-- YOUR ASSIGNMENT --
Find each line in the material that contains the string "fries" and copy it out. Case counts.
^^^^^^^^^^^^^^^^
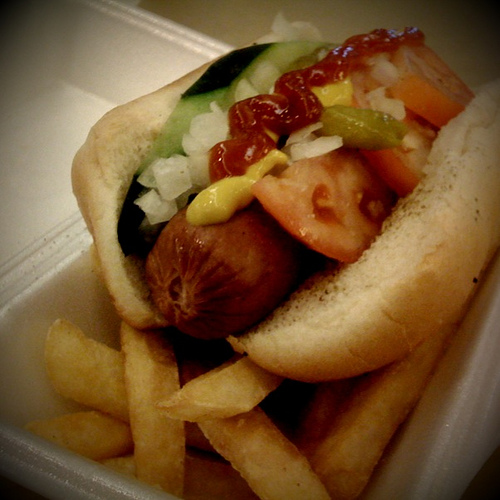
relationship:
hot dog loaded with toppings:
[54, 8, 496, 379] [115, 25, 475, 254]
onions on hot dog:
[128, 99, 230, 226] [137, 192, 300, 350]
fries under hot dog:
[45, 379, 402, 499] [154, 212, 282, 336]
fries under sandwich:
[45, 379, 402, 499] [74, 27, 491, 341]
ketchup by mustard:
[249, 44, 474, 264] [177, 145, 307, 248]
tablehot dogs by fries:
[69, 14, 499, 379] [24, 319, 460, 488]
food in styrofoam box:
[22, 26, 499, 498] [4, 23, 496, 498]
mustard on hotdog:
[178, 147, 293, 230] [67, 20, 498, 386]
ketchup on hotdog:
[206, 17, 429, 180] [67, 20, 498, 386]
^^^^^^^^^^^^^^^^
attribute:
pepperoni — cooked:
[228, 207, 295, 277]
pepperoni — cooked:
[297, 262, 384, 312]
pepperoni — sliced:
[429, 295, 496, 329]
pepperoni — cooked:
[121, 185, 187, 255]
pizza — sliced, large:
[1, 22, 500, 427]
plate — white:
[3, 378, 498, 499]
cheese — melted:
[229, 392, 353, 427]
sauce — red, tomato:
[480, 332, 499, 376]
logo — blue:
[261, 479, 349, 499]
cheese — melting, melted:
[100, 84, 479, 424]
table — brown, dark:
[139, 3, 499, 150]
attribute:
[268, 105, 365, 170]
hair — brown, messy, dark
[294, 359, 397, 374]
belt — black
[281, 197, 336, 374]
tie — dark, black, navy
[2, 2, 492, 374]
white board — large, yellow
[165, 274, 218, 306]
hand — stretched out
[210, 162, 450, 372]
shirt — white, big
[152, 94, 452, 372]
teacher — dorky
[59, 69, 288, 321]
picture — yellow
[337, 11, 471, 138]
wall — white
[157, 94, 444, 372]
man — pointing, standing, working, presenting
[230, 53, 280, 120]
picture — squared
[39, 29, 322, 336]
^^^^^^^^^^^^^^^^
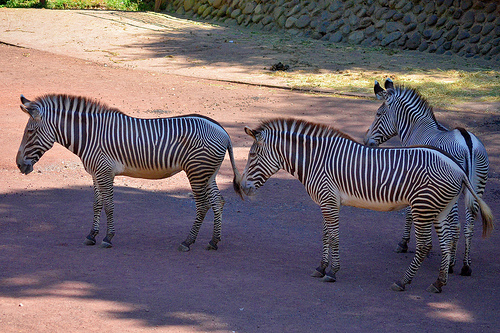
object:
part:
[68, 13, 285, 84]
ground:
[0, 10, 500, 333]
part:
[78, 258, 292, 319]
^^^^^^^^^^^^^^^^
-- ANSWER AREA --
fries under hot dog:
fries under sandwich:
tablehot dogs by fries:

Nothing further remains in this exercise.